In the past three years of working in a high-needs school, with the added pressure to succeed on provincial assessments ‘by any means possible’, I have found myself so physically, mentally and emotionally exhausted from trying to meet the needs of ALL students in my classroom, which usually spans at least 3 or 4 grade levels even if it is a straight class.
I have put my head down on my desk after the last bus has gone and on several occasions I fell asleep like that. Most days I needed about 2-3 hours to get a second wind and have something decent to eat because recess, lunch and prep times are spent in formal or informal meetings or dealing with student emotions or behaviours. Usually 2-4 nights a week (sometimes including weekends) I would go back to school for 2-3 more hours to plan and prep for the coming day(s). It was easier to go back to school instead of trying to haul home everything I might need, plus there is no photocopier at home.
And still, almost every day, I would wonder what I could do better or more of; what resource could I find somewhere that would help me … And so on. I know many colleagues who put the same time and effort into providing the best lessons, resources and activities that will engage and motivate and challenge our students … Whether the extra time is spent at school or at home matters little, the point is the hours are rarely by choice anymore because what needs to get done in the run of a day at school far exceeds the regular school day.

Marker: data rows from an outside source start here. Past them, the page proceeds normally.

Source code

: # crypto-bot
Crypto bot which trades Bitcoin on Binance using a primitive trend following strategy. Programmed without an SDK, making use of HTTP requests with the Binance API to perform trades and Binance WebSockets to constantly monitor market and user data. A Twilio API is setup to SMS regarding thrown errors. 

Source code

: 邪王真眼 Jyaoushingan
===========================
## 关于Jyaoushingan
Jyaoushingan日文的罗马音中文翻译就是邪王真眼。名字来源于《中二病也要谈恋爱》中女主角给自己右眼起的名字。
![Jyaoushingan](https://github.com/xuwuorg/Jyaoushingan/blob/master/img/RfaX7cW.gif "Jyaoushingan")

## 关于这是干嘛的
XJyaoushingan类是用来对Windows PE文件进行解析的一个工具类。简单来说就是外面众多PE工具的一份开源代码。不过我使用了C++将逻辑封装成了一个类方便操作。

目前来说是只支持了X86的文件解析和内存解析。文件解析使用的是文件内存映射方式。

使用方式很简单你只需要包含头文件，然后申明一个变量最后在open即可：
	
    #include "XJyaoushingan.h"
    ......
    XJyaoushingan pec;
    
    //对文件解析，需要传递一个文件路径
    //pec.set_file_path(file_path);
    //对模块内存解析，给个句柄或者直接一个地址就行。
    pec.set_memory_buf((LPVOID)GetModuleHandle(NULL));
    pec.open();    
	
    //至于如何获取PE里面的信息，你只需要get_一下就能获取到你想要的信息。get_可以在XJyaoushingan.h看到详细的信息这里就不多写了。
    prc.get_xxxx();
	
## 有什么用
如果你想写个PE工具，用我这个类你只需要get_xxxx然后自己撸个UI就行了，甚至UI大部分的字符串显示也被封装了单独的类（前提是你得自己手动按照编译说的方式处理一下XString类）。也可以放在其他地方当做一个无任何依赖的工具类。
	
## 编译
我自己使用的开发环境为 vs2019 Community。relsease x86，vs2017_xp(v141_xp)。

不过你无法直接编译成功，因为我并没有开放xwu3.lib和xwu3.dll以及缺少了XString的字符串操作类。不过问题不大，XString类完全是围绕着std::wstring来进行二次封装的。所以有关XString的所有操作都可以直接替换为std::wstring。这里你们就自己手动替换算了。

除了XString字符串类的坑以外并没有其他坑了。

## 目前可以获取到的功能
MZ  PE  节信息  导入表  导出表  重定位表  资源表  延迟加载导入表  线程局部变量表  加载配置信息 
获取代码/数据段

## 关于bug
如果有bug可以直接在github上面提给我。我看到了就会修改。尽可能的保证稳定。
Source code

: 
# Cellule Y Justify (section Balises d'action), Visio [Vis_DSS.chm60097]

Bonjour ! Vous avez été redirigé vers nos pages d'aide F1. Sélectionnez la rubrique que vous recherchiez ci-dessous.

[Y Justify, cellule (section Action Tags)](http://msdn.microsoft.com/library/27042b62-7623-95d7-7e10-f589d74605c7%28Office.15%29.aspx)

Everyone in this scenario is losing out – our families because we take time away from them for school work and activities, ourselves because we are running on empty most of the time and are probably our own worst critics, and finally our students who are not having their emotional, mental and academic needs met to the degree that they should be. I wanted to be a teacher my whole life, because I wanted the work that I did to make a difference to my community by helping prepare tomorrow’s citizens for the world they will be soon living in as adults.